PASSAGE:
Health

ECB ‘determined’ to support euro, Bundesliga’s unveils re-opening match

Madrid Desk, May 7 (efe-epa).- The European Central Bank is “more determined than ever” to support the euro-area economy after the coronavirus pandemic forced the closure of businesses and plunged the European Union into a recession, Vice President Luis de Guindos said.

“We continue to stand ready to make further adjustments to our monetary policy measures should we see that the scale of the stimulus is falling short of what is needed,” De Guindos told the Economic and Monetary Affairs Committee on Thursday.

“Looking ahead, we are faced with a cloud of uncertainty about the course of the pandemic and the economic damage it will leave behind.”

The European Commission has projected a dismal outlook for the year urging for more economic aid for the bloc.

The latest ECB report warned a 7.7 percent contraction of the economy loomed and said that without a common rescue plan the EU’s stability would be at stake.

The ECB has launched a 750 billion-euro bond-purchase plan and new bank-lending programs to mitigate the impact of the coronavirus, and de Guindos said it would roll out more stimulus if required.

ACTIVITY: Quote the news report above on the European Central Bank in full, word for word.

PROVIDED INFORMATION:
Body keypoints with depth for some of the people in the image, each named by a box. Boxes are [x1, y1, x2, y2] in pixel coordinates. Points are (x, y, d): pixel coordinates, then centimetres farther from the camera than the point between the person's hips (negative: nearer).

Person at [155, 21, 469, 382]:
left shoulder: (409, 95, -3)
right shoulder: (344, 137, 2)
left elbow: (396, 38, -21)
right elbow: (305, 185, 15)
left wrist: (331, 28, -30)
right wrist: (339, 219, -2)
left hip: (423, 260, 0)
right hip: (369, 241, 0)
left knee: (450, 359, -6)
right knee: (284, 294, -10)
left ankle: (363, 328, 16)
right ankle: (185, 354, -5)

RESULT OF THE TASK:
Health

ECB ‘determined’ to support euro, Bundesliga’s unveils re-opening match

Madrid Desk, May 7 (efe-epa).- The European Central Bank is “more determined than ever” to support the euro-area economy after the coronavirus pandemic forced the closure of businesses and plunged the European Union into a recession, Vice President Luis de Guindos said.

“We continue to stand ready to make further adjustments to our monetary policy measures should we see that the scale of the stimulus is falling short of what is needed,” De Guindos told the Economic and Monetary Affairs Committee on Thursday.

“Looking ahead, we are faced with a cloud of uncertainty about the course of the pandemic and the economic damage it will leave behind.”

The European Commission has projected a dismal outlook for the year urging for more economic aid for the bloc.

The latest ECB report warned a 7.7 percent contraction of the economy loomed and said that without a common rescue plan the EU’s stability would be at stake.

The ECB has launched a 750 billion-euro bond-purchase plan and new bank-lending programs to mitigate the impact of the coronavirus, and de Guindos said it would roll out more stimulus if required.